*Problem description*.
Copy the lines that follow without any changes, and omit the pictures from your copy.

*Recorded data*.
====================
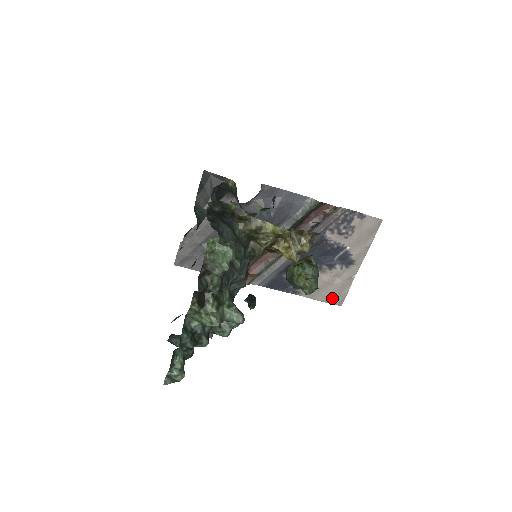
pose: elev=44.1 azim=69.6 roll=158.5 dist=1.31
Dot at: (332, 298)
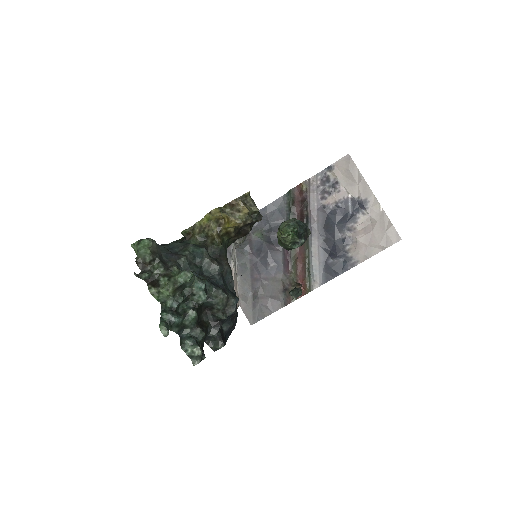
Dot at: (386, 241)
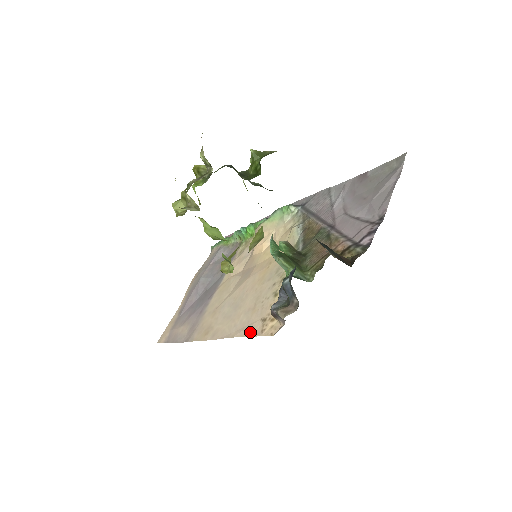
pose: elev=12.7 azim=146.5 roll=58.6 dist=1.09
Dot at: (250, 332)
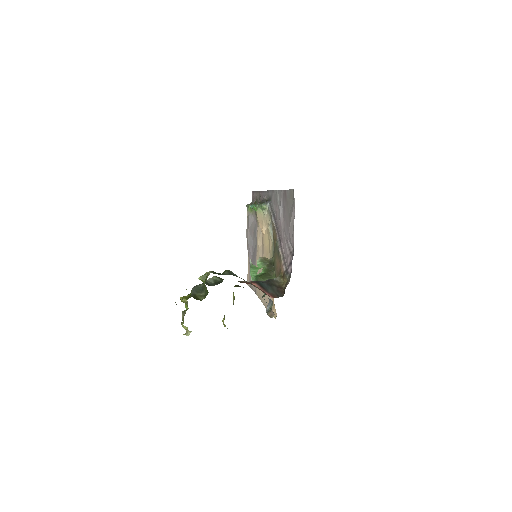
Dot at: occluded
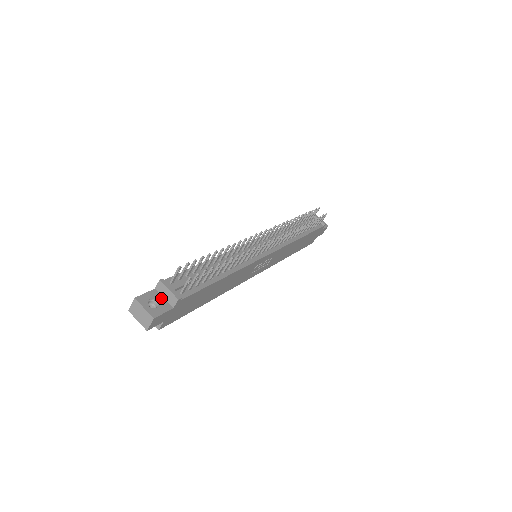
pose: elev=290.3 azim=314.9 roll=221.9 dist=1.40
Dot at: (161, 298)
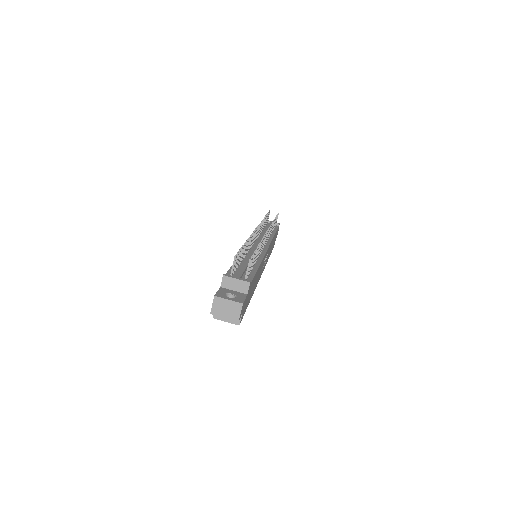
Dot at: (232, 291)
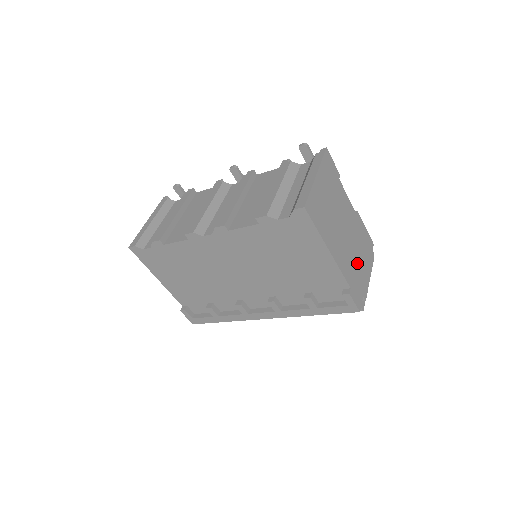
====================
*Right answer*.
pose: elev=44.1 azim=69.6 roll=158.5 dist=1.31
Dot at: (332, 298)
Dot at: (386, 241)
pose: elev=12.7 azim=146.5 roll=58.6 dist=1.09
Dot at: (250, 332)
Dot at: occluded
pose: elev=290.3 azim=314.9 roll=221.9 dist=1.40
Dot at: (161, 298)
Dot at: (232, 291)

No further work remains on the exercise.